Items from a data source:
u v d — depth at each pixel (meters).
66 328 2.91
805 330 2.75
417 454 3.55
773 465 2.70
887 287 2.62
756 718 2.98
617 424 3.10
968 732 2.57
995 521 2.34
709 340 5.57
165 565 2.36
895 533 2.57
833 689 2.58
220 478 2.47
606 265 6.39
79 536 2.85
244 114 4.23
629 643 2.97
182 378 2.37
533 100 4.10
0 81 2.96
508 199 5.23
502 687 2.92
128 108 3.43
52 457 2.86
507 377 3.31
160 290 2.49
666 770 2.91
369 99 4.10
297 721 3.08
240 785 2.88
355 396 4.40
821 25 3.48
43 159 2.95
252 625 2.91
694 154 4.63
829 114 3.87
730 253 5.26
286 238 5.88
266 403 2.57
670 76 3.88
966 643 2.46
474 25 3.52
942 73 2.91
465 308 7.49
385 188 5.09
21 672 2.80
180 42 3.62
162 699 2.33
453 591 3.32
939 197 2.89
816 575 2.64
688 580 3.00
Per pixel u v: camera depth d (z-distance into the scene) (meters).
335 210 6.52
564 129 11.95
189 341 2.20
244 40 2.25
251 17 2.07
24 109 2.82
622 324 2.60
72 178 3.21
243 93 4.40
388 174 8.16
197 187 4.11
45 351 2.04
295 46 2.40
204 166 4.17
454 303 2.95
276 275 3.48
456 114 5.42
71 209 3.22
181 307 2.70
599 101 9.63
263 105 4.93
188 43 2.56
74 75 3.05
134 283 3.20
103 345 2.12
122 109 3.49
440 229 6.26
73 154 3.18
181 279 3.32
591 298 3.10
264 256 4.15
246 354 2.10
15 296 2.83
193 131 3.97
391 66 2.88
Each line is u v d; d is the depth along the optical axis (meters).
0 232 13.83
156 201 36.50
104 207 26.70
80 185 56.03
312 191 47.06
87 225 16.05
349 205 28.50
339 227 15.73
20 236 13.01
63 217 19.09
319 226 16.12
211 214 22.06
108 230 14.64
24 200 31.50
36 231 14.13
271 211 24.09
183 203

YOUR OBJECTIVE: The entries above hold the needed span. Transcribe exactly the lines from the one with "773 465 2.70" to the one with "369 99 4.10", both included.

WORKED SOLUTION:
773 465 2.70
887 287 2.62
756 718 2.98
617 424 3.10
968 732 2.57
995 521 2.34
709 340 5.57
165 565 2.36
895 533 2.57
833 689 2.58
220 478 2.47
606 265 6.39
79 536 2.85
244 114 4.23
629 643 2.97
182 378 2.37
533 100 4.10
0 81 2.96
508 199 5.23
502 687 2.92
128 108 3.43
52 457 2.86
507 377 3.31
160 290 2.49
666 770 2.91
369 99 4.10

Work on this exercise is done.